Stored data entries
________

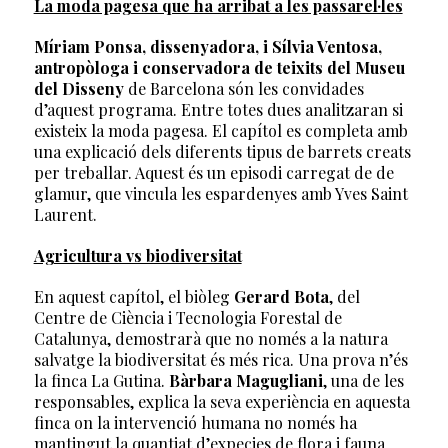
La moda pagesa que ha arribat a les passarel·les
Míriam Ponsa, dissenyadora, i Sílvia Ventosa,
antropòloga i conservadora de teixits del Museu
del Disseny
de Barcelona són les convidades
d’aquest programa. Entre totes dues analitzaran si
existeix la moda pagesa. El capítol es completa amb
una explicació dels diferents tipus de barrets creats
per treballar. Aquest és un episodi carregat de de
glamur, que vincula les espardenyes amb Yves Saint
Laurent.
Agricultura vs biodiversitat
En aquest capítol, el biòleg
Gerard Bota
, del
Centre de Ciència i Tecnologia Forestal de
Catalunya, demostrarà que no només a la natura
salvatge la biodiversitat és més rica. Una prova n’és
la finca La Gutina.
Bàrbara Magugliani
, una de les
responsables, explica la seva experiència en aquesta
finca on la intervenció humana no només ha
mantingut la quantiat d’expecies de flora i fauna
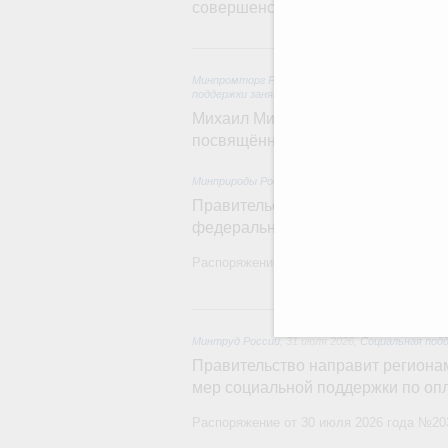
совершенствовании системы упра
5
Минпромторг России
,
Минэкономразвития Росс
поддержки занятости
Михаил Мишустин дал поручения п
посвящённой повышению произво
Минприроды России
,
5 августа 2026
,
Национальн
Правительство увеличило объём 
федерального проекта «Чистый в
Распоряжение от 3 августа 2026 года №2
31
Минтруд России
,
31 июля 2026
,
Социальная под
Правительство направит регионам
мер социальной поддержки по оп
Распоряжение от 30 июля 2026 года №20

________

» About this task
Please turn every line of text in the listing above into a JSON list of strings, one string per line, with blank lines left out. Omit the picture markers.

» Output of the task
[
  "La moda pagesa que ha arribat a les passarel·les",
  "Míriam Ponsa, dissenyadora, i Sílvia Ventosa,",
  "antropòloga i conservadora de teixits del Museu",
  "del Disseny",
  "de Barcelona són les convidades",
  "d’aquest programa. Entre totes dues analitzaran si",
  "existeix la moda pagesa. El capítol es completa amb",
  "una explicació dels diferents tipus de barrets creats",
  "per treballar. Aquest és un episodi carregat de de",
  "glamur, que vincula les espardenyes amb Yves Saint",
  "Laurent.",
  "Agricultura vs biodiversitat",
  "En aquest capítol, el biòleg",
  "Gerard Bota",
  ", del",
  "Centre de Ciència i Tecnologia Forestal de",
  "Catalunya, demostrarà que no només a la natura",
  "salvatge la biodiversitat és més rica. Una prova n’és",
  "la finca La Gutina.",
  "Bàrbara Magugliani",
  ", una de les",
  "responsables, explica la seva experiència en aquesta",
  "finca on la intervenció humana no només ha",
  "mantingut la quantiat d’expecies de flora i fauna",
  "совершенствовании системы упра",
  "5",
  "Минпромторг России",
  ",",
  "Минэкономразвития Росс",
  "поддержки занятости",
  "Михаил Мишустин дал поручения п",
  "посвящённой повышению произво",
  "Минприроды России",
  ",",
  "5 августа 2026",
  ",",
  "Национальн",
  "Правительство увеличило объём ",
  "федерального проекта «Чистый в",
  "Распоряжение от 3 августа 2026 года №2",
  "31",
  "Минтруд России",
  ",",
  "31 июля 2026",
  ",",
  "Социальная под",
  "Правительство направит регионам",
  "мер социальной поддержки по оп",
  "Распоряжение от 30 июля 2026 года №20"
]